The polluted groundwater is moving toward Silver Bow Creek, and critics of the Environmental Protection Agency’s long-standing decision to leave the tailings in the middle of the city as “waste in place” say it could eventually endanger the recently completed cleanup of the lower part of the creek, which cost $147 million.

That EPA decision has been roundly criticized as being based on a flawed scientific model — and also for its intrinsic capitulation to the idea that Butte will never be able remove the taint of mine pollution.

Nobody is saying the Parrot pollution is a human health concern – but Silver Bow Creek’s recovery is key to Butte’s desire to move on from the environmental damage caused by its mining legacy.

In an interview, EPA’s manager for the Butte Hill portion of the Superfund cleanup acknowledged the inaccuracy of the agency’s earlier study on the speed the groundwater is moving. The manager, Nikia Greene, also said he is open to looking at data if the state can show evidence that removing the waste could clean water flowing through the site within the next century.

“I’ve never seen that data that tells me it’ll clean up before 100 years,’ Greene said. “Show me data that says this will clean up groundwater faster and I will look at that.”

Meanwhile, public pressure to remove the tailings is gaining steam. U.S. Sen. Jon Tester last month sent a letter to EPA Administrator Gina McCarthy urging that the tailings be removed. He received a reply that did not mention the tailings.

Gov. Steve Bullock favors removal of the tailings, as do Butte-Silver Bow County Executive Matt Vincent and State Sen. Jon Sesso, who serves as the county’s planning director and Superfund coordinator.

Atlantic Richfield Company, which became a responsible party for Butte mining damage after it purchased The Anaconda Copper Company in 1977, says it’s already paid the state $74 million to settle lawsuits, including money for removing the tailings.

The State Natural Resources Damage Council has formulated a preliminary plan to remove the tailings for an estimated $30 million, but says ARCO must come up with another $10 million.

In the meantime, EPA, the state, Butte-Silver Bow and ARCO are enmeshed in negotiations. Like opponents maneuvering on a giant chessboard of mine waste and money, they are approaching an endgame – a final consent decree that would determine what get s cleaned up, who does it and who pays for it. The negotiations, private by federal court order, have left the biggest stakeholders – the people of Butte – on the outside wondering what will happen next.

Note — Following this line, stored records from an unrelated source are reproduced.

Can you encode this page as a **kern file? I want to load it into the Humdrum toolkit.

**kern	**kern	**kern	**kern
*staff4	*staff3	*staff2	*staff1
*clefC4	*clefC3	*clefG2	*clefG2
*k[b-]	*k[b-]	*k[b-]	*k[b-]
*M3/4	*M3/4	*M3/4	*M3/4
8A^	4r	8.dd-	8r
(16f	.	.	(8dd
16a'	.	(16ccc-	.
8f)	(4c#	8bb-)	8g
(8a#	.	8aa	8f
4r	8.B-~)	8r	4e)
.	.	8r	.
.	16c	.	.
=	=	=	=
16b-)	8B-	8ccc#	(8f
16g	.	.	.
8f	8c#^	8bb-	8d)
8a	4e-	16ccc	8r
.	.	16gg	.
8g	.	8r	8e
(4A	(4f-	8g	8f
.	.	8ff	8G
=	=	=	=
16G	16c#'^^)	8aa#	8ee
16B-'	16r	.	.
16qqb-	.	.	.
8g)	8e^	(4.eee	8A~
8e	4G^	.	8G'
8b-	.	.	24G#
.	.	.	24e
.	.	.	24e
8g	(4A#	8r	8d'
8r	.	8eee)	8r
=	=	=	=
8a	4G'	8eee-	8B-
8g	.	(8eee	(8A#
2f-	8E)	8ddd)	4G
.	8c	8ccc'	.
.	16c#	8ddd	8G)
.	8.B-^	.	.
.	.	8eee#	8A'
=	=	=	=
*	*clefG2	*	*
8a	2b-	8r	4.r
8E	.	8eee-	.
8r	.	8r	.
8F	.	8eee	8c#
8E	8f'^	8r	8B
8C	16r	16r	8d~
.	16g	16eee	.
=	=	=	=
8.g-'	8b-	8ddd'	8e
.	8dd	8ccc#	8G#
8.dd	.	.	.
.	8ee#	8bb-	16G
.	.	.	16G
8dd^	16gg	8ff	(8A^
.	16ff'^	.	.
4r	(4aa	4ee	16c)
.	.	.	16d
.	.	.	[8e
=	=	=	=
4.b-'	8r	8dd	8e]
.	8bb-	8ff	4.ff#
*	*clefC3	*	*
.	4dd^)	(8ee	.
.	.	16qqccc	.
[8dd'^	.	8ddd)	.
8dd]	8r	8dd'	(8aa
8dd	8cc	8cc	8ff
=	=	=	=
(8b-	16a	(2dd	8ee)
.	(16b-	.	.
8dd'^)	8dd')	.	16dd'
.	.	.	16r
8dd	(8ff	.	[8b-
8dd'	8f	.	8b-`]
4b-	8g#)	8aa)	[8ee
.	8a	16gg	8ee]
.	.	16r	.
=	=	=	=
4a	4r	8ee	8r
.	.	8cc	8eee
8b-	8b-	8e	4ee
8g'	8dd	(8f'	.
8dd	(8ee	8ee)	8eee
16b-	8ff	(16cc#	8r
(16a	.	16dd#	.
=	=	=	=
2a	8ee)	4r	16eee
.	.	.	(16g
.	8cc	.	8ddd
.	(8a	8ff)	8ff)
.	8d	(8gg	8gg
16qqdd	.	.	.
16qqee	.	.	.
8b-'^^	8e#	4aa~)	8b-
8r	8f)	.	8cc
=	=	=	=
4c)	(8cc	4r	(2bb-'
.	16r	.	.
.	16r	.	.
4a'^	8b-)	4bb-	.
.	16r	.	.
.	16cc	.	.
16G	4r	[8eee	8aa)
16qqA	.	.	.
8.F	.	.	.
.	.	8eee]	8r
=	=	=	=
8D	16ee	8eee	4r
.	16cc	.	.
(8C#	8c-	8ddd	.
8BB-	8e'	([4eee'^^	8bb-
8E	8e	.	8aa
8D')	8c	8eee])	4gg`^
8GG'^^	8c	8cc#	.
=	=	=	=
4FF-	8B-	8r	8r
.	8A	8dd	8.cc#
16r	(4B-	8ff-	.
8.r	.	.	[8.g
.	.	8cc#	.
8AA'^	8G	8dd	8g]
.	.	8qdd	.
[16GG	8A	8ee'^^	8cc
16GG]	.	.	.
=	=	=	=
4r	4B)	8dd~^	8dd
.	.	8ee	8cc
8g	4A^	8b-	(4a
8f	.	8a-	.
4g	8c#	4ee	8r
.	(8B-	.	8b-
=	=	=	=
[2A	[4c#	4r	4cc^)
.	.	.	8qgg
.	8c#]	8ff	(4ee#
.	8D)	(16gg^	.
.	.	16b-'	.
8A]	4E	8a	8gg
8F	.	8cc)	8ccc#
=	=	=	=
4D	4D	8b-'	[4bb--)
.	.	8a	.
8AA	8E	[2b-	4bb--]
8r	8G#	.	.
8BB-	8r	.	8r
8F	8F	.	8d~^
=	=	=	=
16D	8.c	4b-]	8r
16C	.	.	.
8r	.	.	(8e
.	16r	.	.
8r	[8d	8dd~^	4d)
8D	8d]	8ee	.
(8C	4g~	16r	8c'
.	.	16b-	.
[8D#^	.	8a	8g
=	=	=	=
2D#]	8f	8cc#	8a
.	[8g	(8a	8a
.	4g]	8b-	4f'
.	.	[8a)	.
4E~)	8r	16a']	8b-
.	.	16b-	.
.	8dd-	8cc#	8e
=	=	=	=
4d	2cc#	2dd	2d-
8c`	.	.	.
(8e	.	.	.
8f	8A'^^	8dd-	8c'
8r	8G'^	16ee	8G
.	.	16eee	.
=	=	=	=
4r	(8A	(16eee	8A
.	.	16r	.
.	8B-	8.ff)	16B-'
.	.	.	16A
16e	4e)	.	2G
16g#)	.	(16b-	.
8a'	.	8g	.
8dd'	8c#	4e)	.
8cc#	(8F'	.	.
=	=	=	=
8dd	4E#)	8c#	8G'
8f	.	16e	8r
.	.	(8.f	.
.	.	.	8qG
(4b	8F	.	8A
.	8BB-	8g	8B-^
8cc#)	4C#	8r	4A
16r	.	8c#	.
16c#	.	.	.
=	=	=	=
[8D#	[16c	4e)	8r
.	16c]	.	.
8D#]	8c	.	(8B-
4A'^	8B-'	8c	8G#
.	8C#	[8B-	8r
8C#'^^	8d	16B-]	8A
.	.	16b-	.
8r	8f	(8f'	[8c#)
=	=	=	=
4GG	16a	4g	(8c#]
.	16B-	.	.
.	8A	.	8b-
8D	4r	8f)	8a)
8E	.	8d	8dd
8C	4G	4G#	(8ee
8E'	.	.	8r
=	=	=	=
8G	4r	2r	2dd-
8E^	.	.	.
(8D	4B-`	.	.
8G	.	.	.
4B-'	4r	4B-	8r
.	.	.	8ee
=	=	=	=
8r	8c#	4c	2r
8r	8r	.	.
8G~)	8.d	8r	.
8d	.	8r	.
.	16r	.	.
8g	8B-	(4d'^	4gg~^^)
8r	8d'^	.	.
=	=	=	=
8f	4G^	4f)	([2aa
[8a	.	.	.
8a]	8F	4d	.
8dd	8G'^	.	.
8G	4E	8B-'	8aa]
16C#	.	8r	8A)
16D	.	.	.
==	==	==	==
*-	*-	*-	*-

EPA and Montana Department of Environmental Quality have been locked in a dispute over the Parrot tailings for years – since at least 2004, says Griffin, who was formerly MDEQ’s manager for the Butte hill.

Now, EPA says a drain system in place is adequate, and Silver Bow Creek, under normal conditions, meets standards for aquatic life. But several scientists for the state say that EPA is overlooking scientific fact, and the system won’t be adequate “in perpetuity,” which is how long EPA says the groundwater must be monitored, pumped and treated.

The EPA says the plume of pollutants is not moving, even though it acknowledges the groundwater is moving faster than it originally gauged. Griffin says the EPA is “irresponsible” to suggest the plume is not moving, adding there is no evidence to support that claim. A state Bureau of Mining and Geology study in 2012 concluded that in 30 years, the plume has traveled approximately 80 percent of the way to the Blacktail Creek, a tributary of Silver Bow Creek.

By drinking-water standards, a 2010 Bureau study showed that the Parrot plume contamination was off the charts. Arsenic was more than 10 times the drinking water standard at the center of the plume. Cadmium was 800 times the drinking water standard. Copper was more than 7,500 times the drinking water standard. Lead was six times the drinking water standard, and zinc was nearly 100 times the drinking water standard.

Community advocates are adding their voices to those of state and local politicians in urging a cleanup.

“It’s the future of our community,” Project Green board president Northey Trethway told the Standard. “We have to do something. We don’t have forever to make things right.”